→ **Problem description**: Please take the records that follow and repeat exactly the lines starting with the line with "基本原則，中央社專業新聞團隊每" and going on through the line with "Markieren Sie die M4A-Dateien, indem Sie die".

◇ ◇ ◇

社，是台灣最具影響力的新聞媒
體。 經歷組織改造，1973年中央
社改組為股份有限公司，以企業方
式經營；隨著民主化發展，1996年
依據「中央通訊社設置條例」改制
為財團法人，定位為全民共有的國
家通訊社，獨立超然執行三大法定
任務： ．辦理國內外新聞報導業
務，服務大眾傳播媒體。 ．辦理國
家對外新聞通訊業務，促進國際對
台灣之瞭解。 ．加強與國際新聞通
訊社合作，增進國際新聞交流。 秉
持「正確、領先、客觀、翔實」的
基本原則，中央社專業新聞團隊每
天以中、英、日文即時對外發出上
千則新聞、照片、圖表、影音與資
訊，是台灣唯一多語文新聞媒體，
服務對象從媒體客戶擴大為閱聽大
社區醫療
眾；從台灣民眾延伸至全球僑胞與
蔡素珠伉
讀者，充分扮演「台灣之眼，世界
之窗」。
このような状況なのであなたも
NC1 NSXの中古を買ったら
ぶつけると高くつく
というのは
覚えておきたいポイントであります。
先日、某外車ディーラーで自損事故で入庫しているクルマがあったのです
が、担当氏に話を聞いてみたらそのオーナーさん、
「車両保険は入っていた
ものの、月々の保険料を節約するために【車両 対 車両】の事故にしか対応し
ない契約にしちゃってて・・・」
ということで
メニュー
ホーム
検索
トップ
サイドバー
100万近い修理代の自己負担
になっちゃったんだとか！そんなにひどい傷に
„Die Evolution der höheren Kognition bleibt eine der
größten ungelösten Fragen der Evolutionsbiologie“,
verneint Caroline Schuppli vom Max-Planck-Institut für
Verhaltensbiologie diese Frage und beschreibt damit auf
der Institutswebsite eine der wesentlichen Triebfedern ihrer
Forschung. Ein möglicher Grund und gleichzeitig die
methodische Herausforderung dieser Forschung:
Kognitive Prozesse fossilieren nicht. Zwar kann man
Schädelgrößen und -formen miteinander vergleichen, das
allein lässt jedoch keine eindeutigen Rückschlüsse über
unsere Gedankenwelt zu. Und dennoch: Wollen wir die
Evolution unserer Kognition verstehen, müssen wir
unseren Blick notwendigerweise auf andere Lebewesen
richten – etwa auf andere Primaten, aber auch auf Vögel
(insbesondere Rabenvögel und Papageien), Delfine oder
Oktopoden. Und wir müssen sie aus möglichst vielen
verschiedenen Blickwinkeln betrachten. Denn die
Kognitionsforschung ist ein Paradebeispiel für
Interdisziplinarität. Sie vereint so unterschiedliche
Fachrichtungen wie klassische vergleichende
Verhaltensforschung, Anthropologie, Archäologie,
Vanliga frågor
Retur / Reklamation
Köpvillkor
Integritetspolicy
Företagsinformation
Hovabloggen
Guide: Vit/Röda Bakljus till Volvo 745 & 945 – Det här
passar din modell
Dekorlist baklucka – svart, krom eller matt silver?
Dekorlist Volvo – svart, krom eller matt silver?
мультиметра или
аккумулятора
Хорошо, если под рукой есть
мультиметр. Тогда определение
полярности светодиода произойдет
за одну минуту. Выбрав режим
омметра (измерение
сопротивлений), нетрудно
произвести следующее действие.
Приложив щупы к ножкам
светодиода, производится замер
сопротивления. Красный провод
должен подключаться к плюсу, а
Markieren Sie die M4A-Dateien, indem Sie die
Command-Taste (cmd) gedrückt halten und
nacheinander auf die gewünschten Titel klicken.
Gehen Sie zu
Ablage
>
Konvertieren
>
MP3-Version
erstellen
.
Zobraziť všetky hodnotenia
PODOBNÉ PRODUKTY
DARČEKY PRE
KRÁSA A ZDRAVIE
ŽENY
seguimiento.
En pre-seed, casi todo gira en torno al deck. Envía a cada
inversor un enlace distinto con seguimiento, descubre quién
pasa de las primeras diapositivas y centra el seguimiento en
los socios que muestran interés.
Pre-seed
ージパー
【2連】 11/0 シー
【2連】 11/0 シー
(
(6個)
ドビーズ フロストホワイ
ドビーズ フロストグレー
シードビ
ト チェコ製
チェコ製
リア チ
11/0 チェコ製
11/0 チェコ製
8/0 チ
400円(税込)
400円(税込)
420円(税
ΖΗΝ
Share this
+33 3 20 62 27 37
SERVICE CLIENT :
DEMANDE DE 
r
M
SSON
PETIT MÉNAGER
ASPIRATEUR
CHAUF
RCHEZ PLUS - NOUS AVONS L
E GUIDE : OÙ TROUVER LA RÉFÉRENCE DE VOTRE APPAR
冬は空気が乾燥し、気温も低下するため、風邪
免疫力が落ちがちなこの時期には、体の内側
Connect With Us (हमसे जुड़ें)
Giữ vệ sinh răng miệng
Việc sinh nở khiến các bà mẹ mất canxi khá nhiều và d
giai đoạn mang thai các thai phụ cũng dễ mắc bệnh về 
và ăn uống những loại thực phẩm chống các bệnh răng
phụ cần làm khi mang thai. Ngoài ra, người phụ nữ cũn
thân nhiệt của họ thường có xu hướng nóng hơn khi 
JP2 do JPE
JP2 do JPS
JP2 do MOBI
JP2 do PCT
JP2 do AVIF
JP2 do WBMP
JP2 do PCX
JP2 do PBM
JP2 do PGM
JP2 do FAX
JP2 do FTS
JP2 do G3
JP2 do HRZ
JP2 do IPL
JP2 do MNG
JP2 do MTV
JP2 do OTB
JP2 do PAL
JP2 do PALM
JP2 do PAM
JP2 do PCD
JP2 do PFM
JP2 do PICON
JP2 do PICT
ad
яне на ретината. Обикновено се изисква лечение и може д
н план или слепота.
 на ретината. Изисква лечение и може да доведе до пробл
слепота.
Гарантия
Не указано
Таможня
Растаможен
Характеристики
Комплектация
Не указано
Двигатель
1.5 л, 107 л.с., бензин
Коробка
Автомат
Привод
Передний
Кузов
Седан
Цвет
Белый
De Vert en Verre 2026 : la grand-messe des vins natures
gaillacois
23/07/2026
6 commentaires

◇ ◇ ◇

→ **Result for this exercise**:
基本原則，中央社專業新聞團隊每
天以中、英、日文即時對外發出上
千則新聞、照片、圖表、影音與資
訊，是台灣唯一多語文新聞媒體，
服務對象從媒體客戶擴大為閱聽大
社區醫療
眾；從台灣民眾延伸至全球僑胞與
蔡素珠伉
讀者，充分扮演「台灣之眼，世界
之窗」。
このような状況なのであなたも
NC1 NSXの中古を買ったら
ぶつけると高くつく
というのは
覚えておきたいポイントであります。
先日、某外車ディーラーで自損事故で入庫しているクルマがあったのです
が、担当氏に話を聞いてみたらそのオーナーさん、
「車両保険は入っていた
ものの、月々の保険料を節約するために【車両 対 車両】の事故にしか対応し
ない契約にしちゃってて・・・」
ということで
メニュー
ホーム
検索
トップ
サイドバー
100万近い修理代の自己負担
になっちゃったんだとか！そんなにひどい傷に
„Die Evolution der höheren Kognition bleibt eine der
größten ungelösten Fragen der Evolutionsbiologie“,
verneint Caroline Schuppli vom Max-Planck-Institut für
Verhaltensbiologie diese Frage und beschreibt damit auf
der Institutswebsite eine der wesentlichen Triebfedern ihrer
Forschung. Ein möglicher Grund und gleichzeitig die
methodische Herausforderung dieser Forschung:
Kognitive Prozesse fossilieren nicht. Zwar kann man
Schädelgrößen und -formen miteinander vergleichen, das
allein lässt jedoch keine eindeutigen Rückschlüsse über
unsere Gedankenwelt zu. Und dennoch: Wollen wir die
Evolution unserer Kognition verstehen, müssen wir
unseren Blick notwendigerweise auf andere Lebewesen
richten – etwa auf andere Primaten, aber auch auf Vögel
(insbesondere Rabenvögel und Papageien), Delfine oder
Oktopoden. Und wir müssen sie aus möglichst vielen
verschiedenen Blickwinkeln betrachten. Denn die
Kognitionsforschung ist ein Paradebeispiel für
Interdisziplinarität. Sie vereint so unterschiedliche
Fachrichtungen wie klassische vergleichende
Verhaltensforschung, Anthropologie, Archäologie,
Vanliga frågor
Retur / Reklamation
Köpvillkor
Integritetspolicy
Företagsinformation
Hovabloggen
Guide: Vit/Röda Bakljus till Volvo 745 & 945 – Det här
passar din modell
Dekorlist baklucka – svart, krom eller matt silver?
Dekorlist Volvo – svart, krom eller matt silver?
мультиметра или
аккумулятора
Хорошо, если под рукой есть
мультиметр. Тогда определение
полярности светодиода произойдет
за одну минуту. Выбрав режим
омметра (измерение
сопротивлений), нетрудно
произвести следующее действие.
Приложив щупы к ножкам
светодиода, производится замер
сопротивления. Красный провод
должен подключаться к плюсу, а
Markieren Sie die M4A-Dateien, indem Sie die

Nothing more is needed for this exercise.